If Freud were alive today and in front of a television, he might well experience a shock of recognition. After all, today’s television news media bears a significant similarity to the agency of mind that Freud referred to as the super-ego.
Like the super-ego, the self-righteous press is on constant duty, routing out minor and not-so-minor sins of the past and present, and then engaging in an orgy of punishment and denunciation against those who have strayed from the path of perfection. In interviews, whether they are the raw material for news stories or the finished product of televised news shows, journalists probe for the sensitive spots of interviewees, with an unerring radar, often focusing on trivial issues and marshalling their evidence like prosecuting attorneys.
Like the super-ego, the news media's self-righteousness masks its own sin of sadism and its own behind-the-scenes agreements with the very forces it so vehemently denounces. It portrays itself as the upholder of right and routinely disguises attacks as questions or reports, even as it savages the reputations of those it covers. But then the super-ego also does most of its best work under cover and perhaps for some of the same reasons.
Sadism, Insensitivity and Grandiosity
It is ironic that journalists, who place so much emphasis on the ethical lapses of those they cover, are themselves so prone to sadism, insensitivity and feelings of grandiosity.
They are further estranged from the world by what they create, which is a kind of unreality. They process and filter real events, creating a distorted reflection that condenses the drama and pain of life into a form of entertainment or at least a product that is entertaining. This unreality then has a profound impact on real events. It changes reality and, in its distorted way, records the change.
The ability to affect events without being affected and, in particular, the ability to cause pain without being touched by it, creates conditions that can encourage sadism, insensitivity and grandiosity. Regarding the first possibility, the conditions of journalism bear a striking resemblance to the conditions of physical torture. Reporters and torturers both have the capacity to hurt people who have little or no ability to strike back. It is of no great concern to the torturer whether he engages his victim before or after lunch, or aims his ministrations at one part of the body or another. Death now or death later, blindness first or broken bones - none of it affects his condition.
But the victim is in a desperate fight for life. His world congeals around what the torturer will do next. Every move is a matter of world shattering consequence, as the victim suffers and simultaneously watches the sadist enjoy his own freedom from concern.
True sadists, who enjoy inflicting pain, experience torture as a game and the victim as a toy. The ability to gloat, to taunt, to revel in their own invulnerability and compare it to the victim's enslavement to what they will do next, are part of the essence of sadism.
In journalism, the torture is applied to the victim's reputation, his public image and credibility.

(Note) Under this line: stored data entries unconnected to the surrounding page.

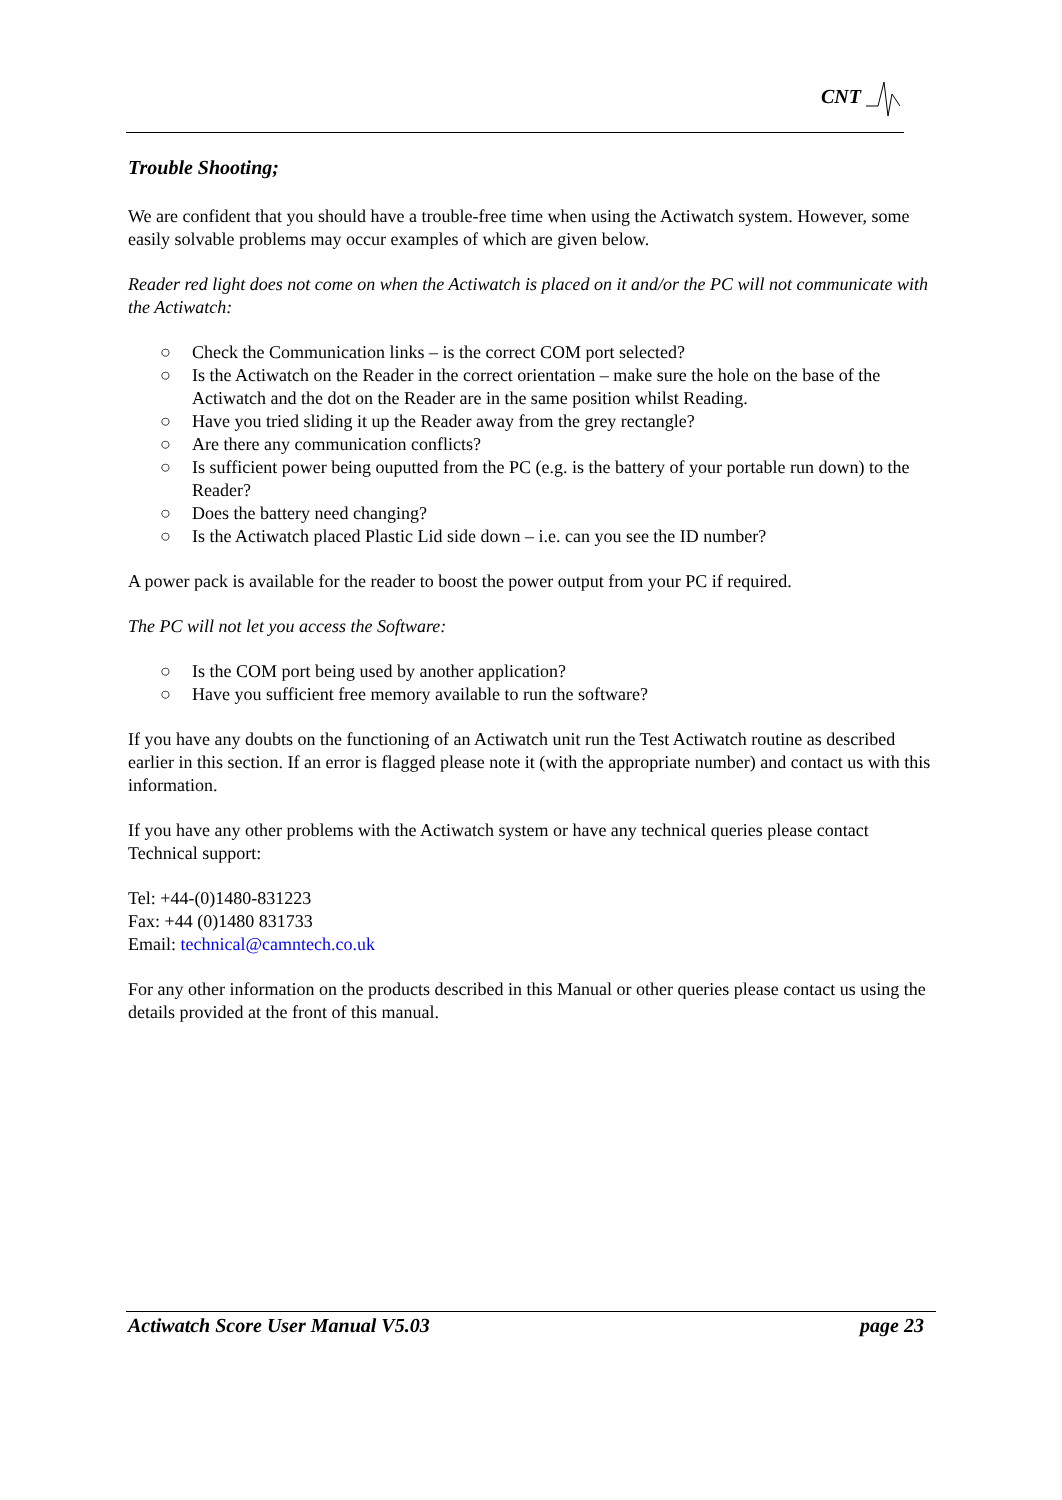CNT
Trouble Shooting;
We are confident that you should have a trouble-free time when using the Actiwatch system. However, some easily solvable problems may occur examples of which are given below.
Reader red light does not come on when the Actiwatch is placed on it and/or the PC will not communicate with the Actiwatch:
○ Check the Communication links – is the correct COM port selected?
○ Is the Actiwatch on the Reader in the correct orientation – make sure the hole on the base of the Actiwatch and the dot on the Reader are in the same position whilst Reading.
○ Have you tried sliding it up the Reader away from the grey rectangle?
○ Are there any communication conflicts?
○ Is sufficient power being ouputted from the PC (e.g. is the battery of your portable run down) to the Reader?
○ Does the battery need changing?
○ Is the Actiwatch placed Plastic Lid side down – i.e. can you see the ID number?
A power pack is available for the reader to boost the power output from your PC if required.
The PC will not let you access the Software:
○ Is the COM port being used by another application?
○ Have you sufficient free memory available to run the software?
If you have any doubts on the functioning of an Actiwatch unit run the Test Actiwatch routine as described earlier in this section. If an error is flagged please note it (with the appropriate number) and contact us with this information.
If you have any other problems with the Actiwatch system or have any technical queries please contact Technical support:
Tel: +44-(0)1480-831223
Fax: +44 (0)1480 831733
Email: technical@camntech.co.uk
For any other information on the products described in this Manual or other queries please contact us using the details provided at the front of this manual.
Actiwatch Score User Manual V5.03 page 23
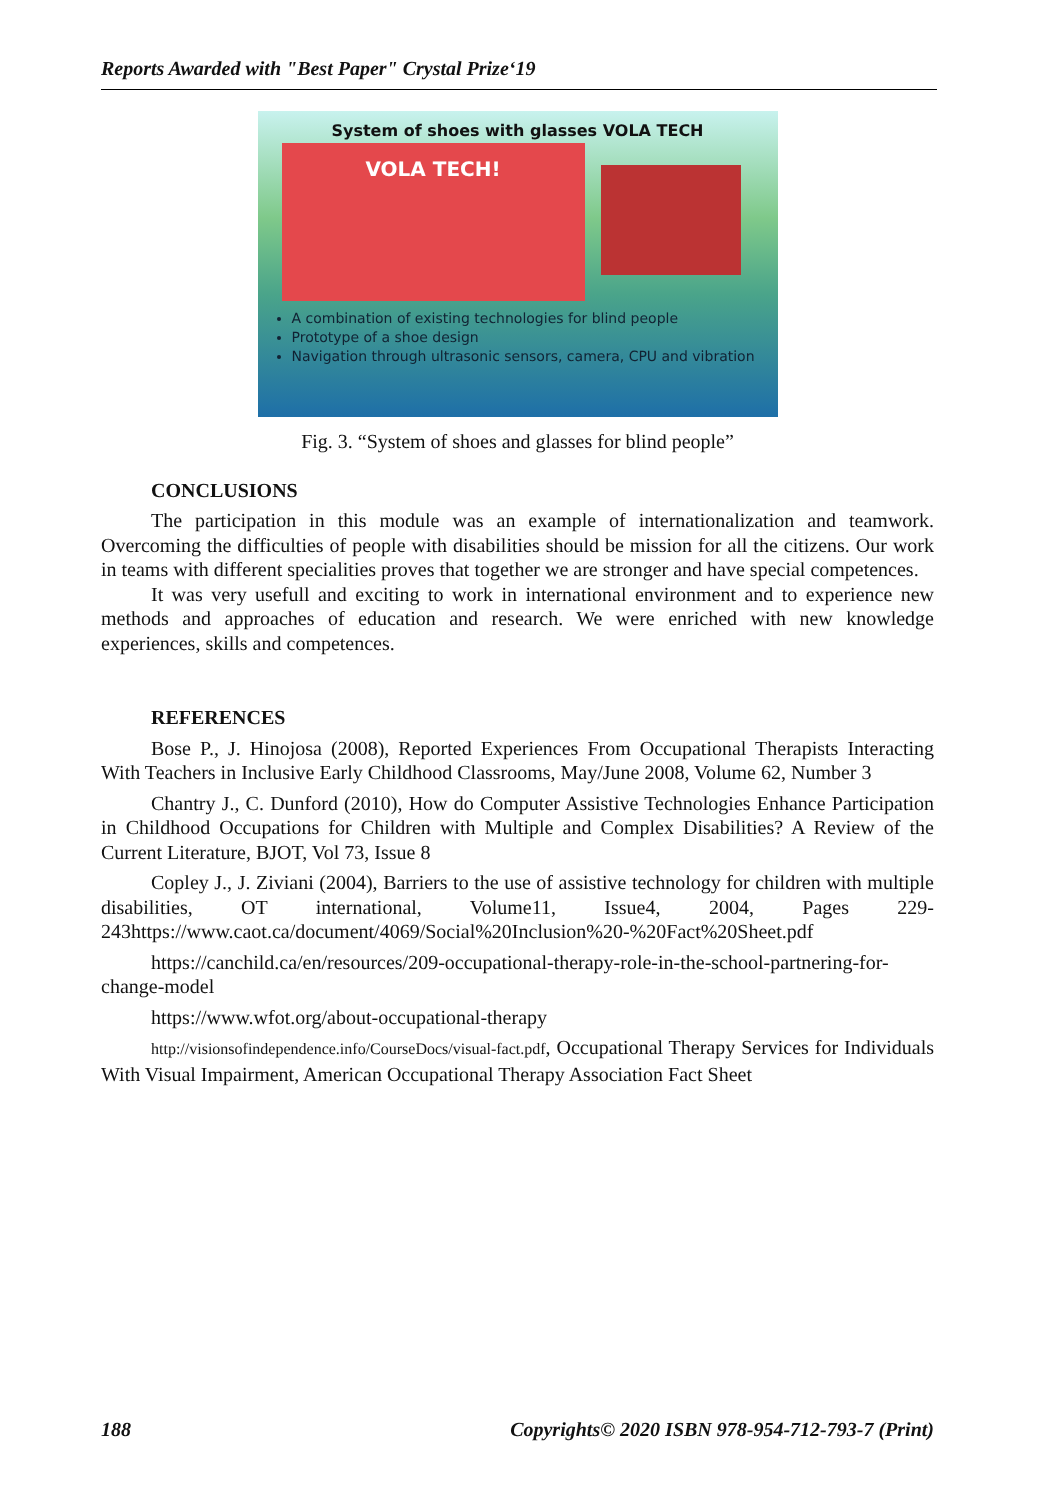Reports Awarded with "Best Paper" Crystal Prize‘19
System of shoes with glasses VOLA TECH
VOLA TECH!
A combination of existing technologies for blind people
Prototype of a shoe design
Navigation through ultrasonic sensors, camera, CPU and vibration
Fig. 3. “System of shoes and glasses for blind people”
CONCLUSIONS
The participation in this module was an example of internationalization and teamwork. Overcoming the difficulties of people with disabilities should be mission for all the citizens. Our work in teams with different specialities proves that together we are stronger and have special competences.
It was very usefull and exciting to work in international environment and to experience new methods and approaches of education and research. We were enriched with new knowledge experiences, skills and competences.
REFERENCES
Bose P., J. Hinojosa (2008), Reported Experiences From Occupational Therapists Interacting With Teachers in Inclusive Early Childhood Classrooms, May/June 2008, Volume 62, Number 3
Chantry J., C. Dunford (2010), How do Computer Assistive Technologies Enhance Participation in Childhood Occupations for Children with Multiple and Complex Disabilities? A Review of the Current Literature, BJOT, Vol 73, Issue 8
Copley J., J. Ziviani (2004), Barriers to the use of assistive technology for children with multiple disabilities, OT international, Volume11, Issue4, 2004, Pages 229-243https://www.caot.ca/document/4069/Social%20Inclusion%20-%20Fact%20Sheet.pdf
https://canchild.ca/en/resources/209-occupational-therapy-role-in-the-school-partnering-for-change-model
https://www.wfot.org/about-occupational-therapy
http://visionsofindependence.info/CourseDocs/visual-fact.pdf, Occupational Therapy Services for Individuals With Visual Impairment, American Occupational Therapy Association Fact Sheet
188 Copyrights© 2020 ISBN 978-954-712-793-7 (Print)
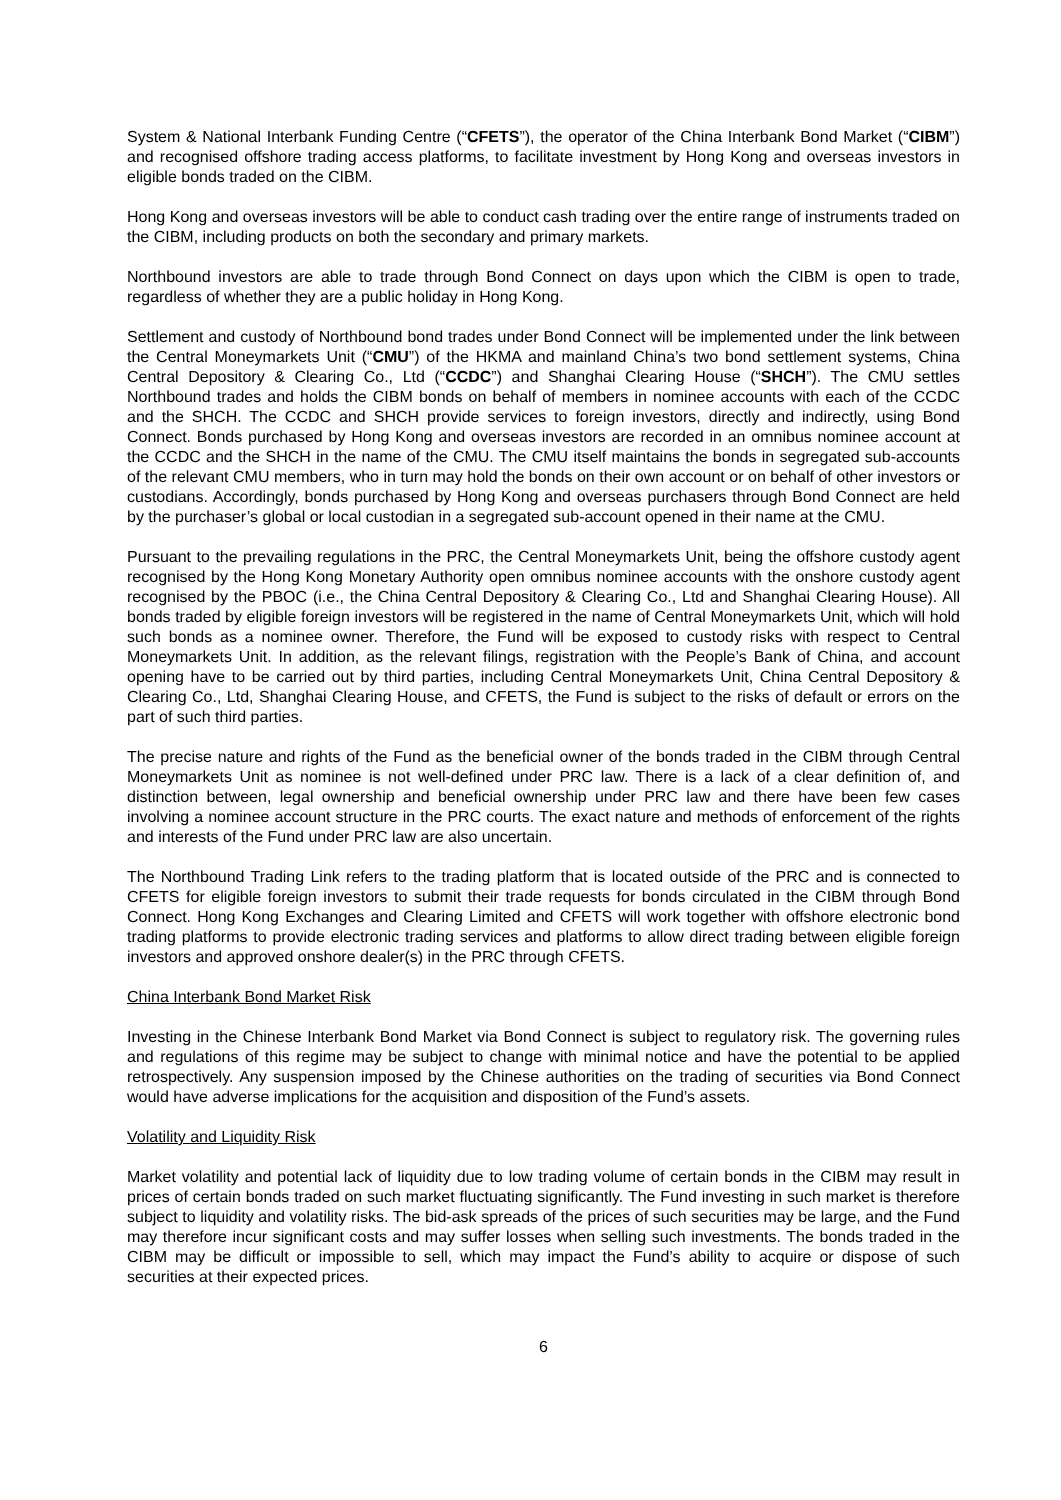System & National Interbank Funding Centre (“CFETS”), the operator of the China Interbank Bond Market (“CIBM”) and recognised offshore trading access platforms, to facilitate investment by Hong Kong and overseas investors in eligible bonds traded on the CIBM.
Hong Kong and overseas investors will be able to conduct cash trading over the entire range of instruments traded on the CIBM, including products on both the secondary and primary markets.
Northbound investors are able to trade through Bond Connect on days upon which the CIBM is open to trade, regardless of whether they are a public holiday in Hong Kong.
Settlement and custody of Northbound bond trades under Bond Connect will be implemented under the link between the Central Moneymarkets Unit (“CMU”) of the HKMA and mainland China’s two bond settlement systems, China Central Depository & Clearing Co., Ltd (“CCDC”) and Shanghai Clearing House (“SHCH”). The CMU settles Northbound trades and holds the CIBM bonds on behalf of members in nominee accounts with each of the CCDC and the SHCH. The CCDC and SHCH provide services to foreign investors, directly and indirectly, using Bond Connect. Bonds purchased by Hong Kong and overseas investors are recorded in an omnibus nominee account at the CCDC and the SHCH in the name of the CMU. The CMU itself maintains the bonds in segregated sub-accounts of the relevant CMU members, who in turn may hold the bonds on their own account or on behalf of other investors or custodians. Accordingly, bonds purchased by Hong Kong and overseas purchasers through Bond Connect are held by the purchaser’s global or local custodian in a segregated sub-account opened in their name at the CMU.
Pursuant to the prevailing regulations in the PRC, the Central Moneymarkets Unit, being the offshore custody agent recognised by the Hong Kong Monetary Authority open omnibus nominee accounts with the onshore custody agent recognised by the PBOC (i.e., the China Central Depository & Clearing Co., Ltd and Shanghai Clearing House). All bonds traded by eligible foreign investors will be registered in the name of Central Moneymarkets Unit, which will hold such bonds as a nominee owner. Therefore, the Fund will be exposed to custody risks with respect to Central Moneymarkets Unit. In addition, as the relevant filings, registration with the People’s Bank of China, and account opening have to be carried out by third parties, including Central Moneymarkets Unit, China Central Depository & Clearing Co., Ltd, Shanghai Clearing House, and CFETS, the Fund is subject to the risks of default or errors on the part of such third parties.
The precise nature and rights of the Fund as the beneficial owner of the bonds traded in the CIBM through Central Moneymarkets Unit as nominee is not well-defined under PRC law. There is a lack of a clear definition of, and distinction between, legal ownership and beneficial ownership under PRC law and there have been few cases involving a nominee account structure in the PRC courts. The exact nature and methods of enforcement of the rights and interests of the Fund under PRC law are also uncertain.
The Northbound Trading Link refers to the trading platform that is located outside of the PRC and is connected to CFETS for eligible foreign investors to submit their trade requests for bonds circulated in the CIBM through Bond Connect. Hong Kong Exchanges and Clearing Limited and CFETS will work together with offshore electronic bond trading platforms to provide electronic trading services and platforms to allow direct trading between eligible foreign investors and approved onshore dealer(s) in the PRC through CFETS.
China Interbank Bond Market Risk
Investing in the Chinese Interbank Bond Market via Bond Connect is subject to regulatory risk. The governing rules and regulations of this regime may be subject to change with minimal notice and have the potential to be applied retrospectively. Any suspension imposed by the Chinese authorities on the trading of securities via Bond Connect would have adverse implications for the acquisition and disposition of the Fund’s assets.
Volatility and Liquidity Risk
Market volatility and potential lack of liquidity due to low trading volume of certain bonds in the CIBM may result in prices of certain bonds traded on such market fluctuating significantly. The Fund investing in such market is therefore subject to liquidity and volatility risks. The bid-ask spreads of the prices of such securities may be large, and the Fund may therefore incur significant costs and may suffer losses when selling such investments. The bonds traded in the CIBM may be difficult or impossible to sell, which may impact the Fund’s ability to acquire or dispose of such securities at their expected prices.
6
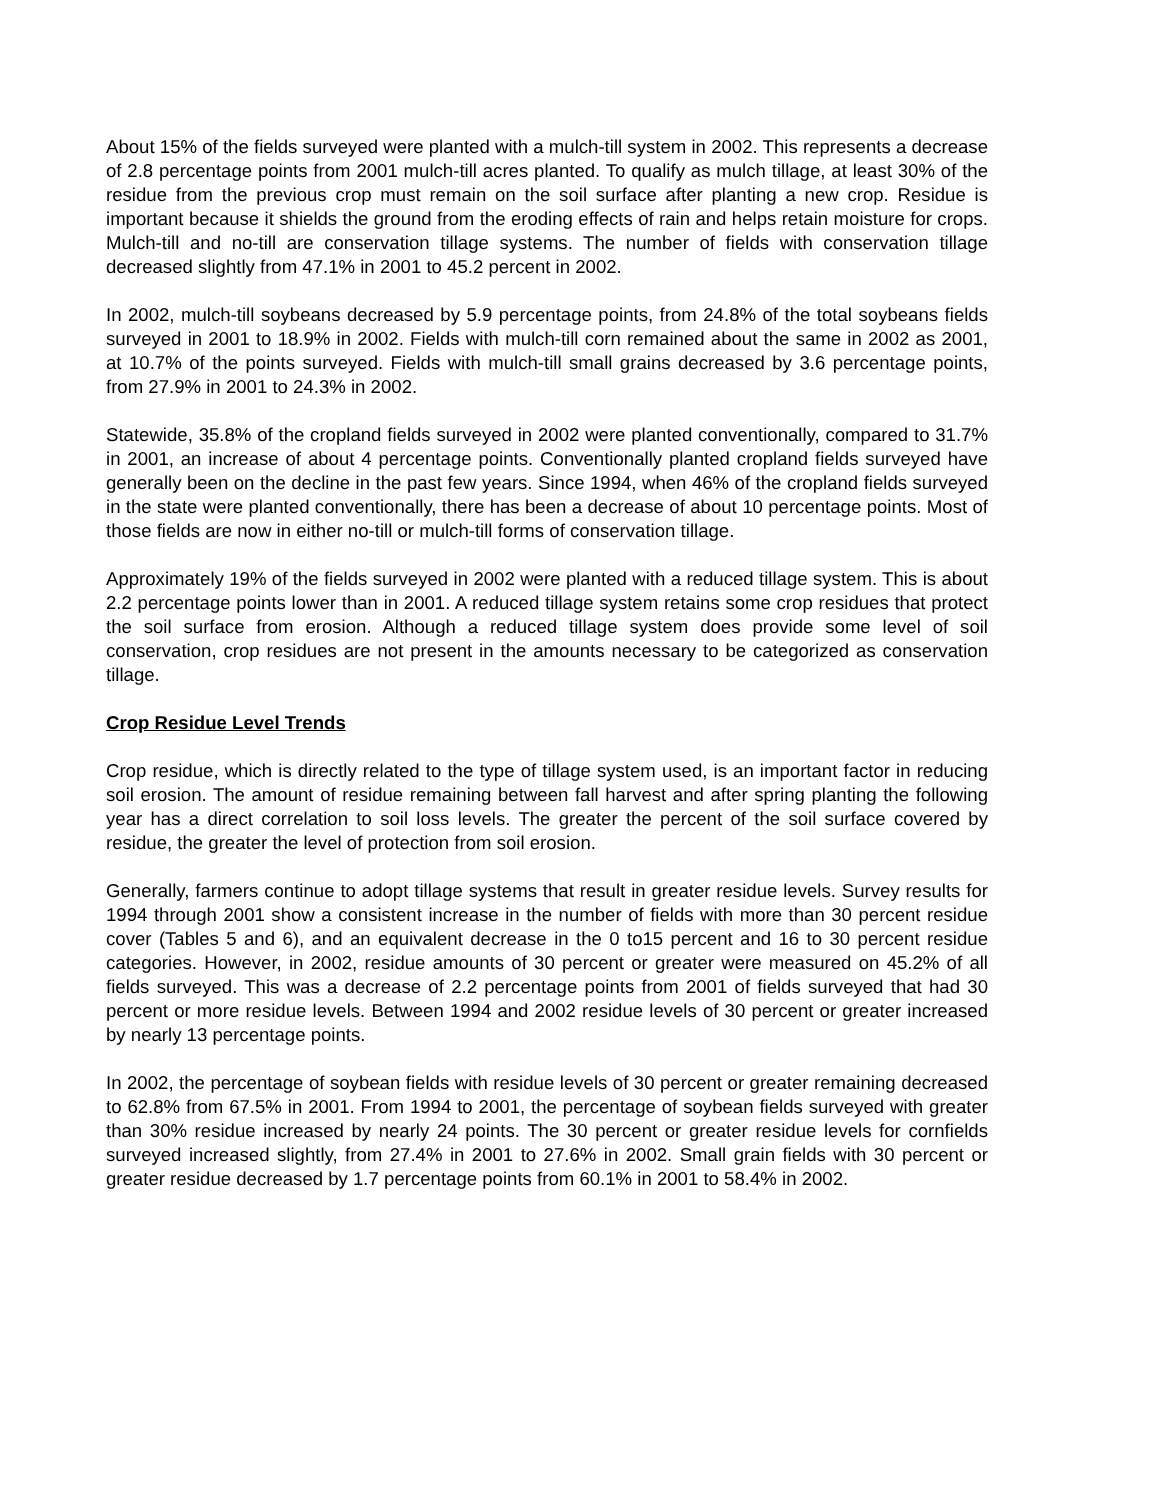About 15% of the fields surveyed were planted with a mulch-till system in 2002. This represents a decrease of 2.8 percentage points from 2001 mulch-till acres planted. To qualify as mulch tillage, at least 30% of the residue from the previous crop must remain on the soil surface after planting a new crop. Residue is important because it shields the ground from the eroding effects of rain and helps retain moisture for crops. Mulch-till and no-till are conservation tillage systems. The number of fields with conservation tillage decreased slightly from 47.1% in 2001 to 45.2 percent in 2002.
In 2002, mulch-till soybeans decreased by 5.9 percentage points, from 24.8% of the total soybeans fields surveyed in 2001 to 18.9% in 2002. Fields with mulch-till corn remained about the same in 2002 as 2001, at 10.7% of the points surveyed. Fields with mulch-till small grains decreased by 3.6 percentage points, from 27.9% in 2001 to 24.3% in 2002.
Statewide, 35.8% of the cropland fields surveyed in 2002 were planted conventionally, compared to 31.7% in 2001, an increase of about 4 percentage points. Conventionally planted cropland fields surveyed have generally been on the decline in the past few years. Since 1994, when 46% of the cropland fields surveyed in the state were planted conventionally, there has been a decrease of about 10 percentage points. Most of those fields are now in either no-till or mulch-till forms of conservation tillage.
Approximately 19% of the fields surveyed in 2002 were planted with a reduced tillage system. This is about 2.2 percentage points lower than in 2001. A reduced tillage system retains some crop residues that protect the soil surface from erosion. Although a reduced tillage system does provide some level of soil conservation, crop residues are not present in the amounts necessary to be categorized as conservation tillage.
Crop Residue Level Trends
Crop residue, which is directly related to the type of tillage system used, is an important factor in reducing soil erosion. The amount of residue remaining between fall harvest and after spring planting the following year has a direct correlation to soil loss levels. The greater the percent of the soil surface covered by residue, the greater the level of protection from soil erosion.
Generally, farmers continue to adopt tillage systems that result in greater residue levels. Survey results for 1994 through 2001 show a consistent increase in the number of fields with more than 30 percent residue cover (Tables 5 and 6), and an equivalent decrease in the 0 to15 percent and 16 to 30 percent residue categories. However, in 2002, residue amounts of 30 percent or greater were measured on 45.2% of all fields surveyed. This was a decrease of 2.2 percentage points from 2001 of fields surveyed that had 30 percent or more residue levels. Between 1994 and 2002 residue levels of 30 percent or greater increased by nearly 13 percentage points.
In 2002, the percentage of soybean fields with residue levels of 30 percent or greater remaining decreased to 62.8% from 67.5% in 2001. From 1994 to 2001, the percentage of soybean fields surveyed with greater than 30% residue increased by nearly 24 points. The 30 percent or greater residue levels for cornfields surveyed increased slightly, from 27.4% in 2001 to 27.6% in 2002. Small grain fields with 30 percent or greater residue decreased by 1.7 percentage points from 60.1% in 2001 to 58.4% in 2002.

These pathological behaviors are counterbalanced by moral desires experienced by the journalist and by conflicts and constraints created by society and the job. The urge to insensitivity and sadism is held in check by urges to become involved in events and by normal human decency and compassion. And they are held in check by fears of retaliation and desires to win favor from politicians. Grandiosity is counterbalanced by the normal enjoyment of success and power and a realistic assessment of the limits of the job and of oneself.
How Discrediting Attacks Are Disguised
Given everything that has been said so far, it is obvious that discrediting attacks, whatever their motive, generally take place under heavy disguise. First, the attacker must portray his attack as an attempt to support the order of values of society by exposing a violator who deserves to be exposed, in essence enhancing his own image as he assaults another's. If this were all there were to these disguise, we might have an easier time discerning the role of discredit, domination, assertiveness and sadism in public life.
But the disguise of motives is often supplemented by a far more insidious deception, one that masks the fact that an attack is taking place at all or that the journalist or attacker is the one making the attack. Journalists and other communicators often portray themselves as merely asking questions, reporting what others say or describing events, when everyone knows a verbal mugging is actually taking place that may leave the designated victim stripped of the self-defense provided by an effective image.
Fortunately, these disguises tend to be very transparent once one begins to identify the various games and strategies that are being used. Once that has been achieved, we can begin to expose these disguised attempts to expose others; we can discredit these disguised attempts to discredit; and hold these attempts to embarrass others up to embarrassing scrutiny.
If all this sounds familiar, it is because what we will be doing is applying a more sophisticated version of the techniques used by journalists, themselves, turning the tables on the great table-turners and holding them up to a kind of scrutiny that reveals the degree to which our media and public culture are steeped in both dishonesty and cruelty.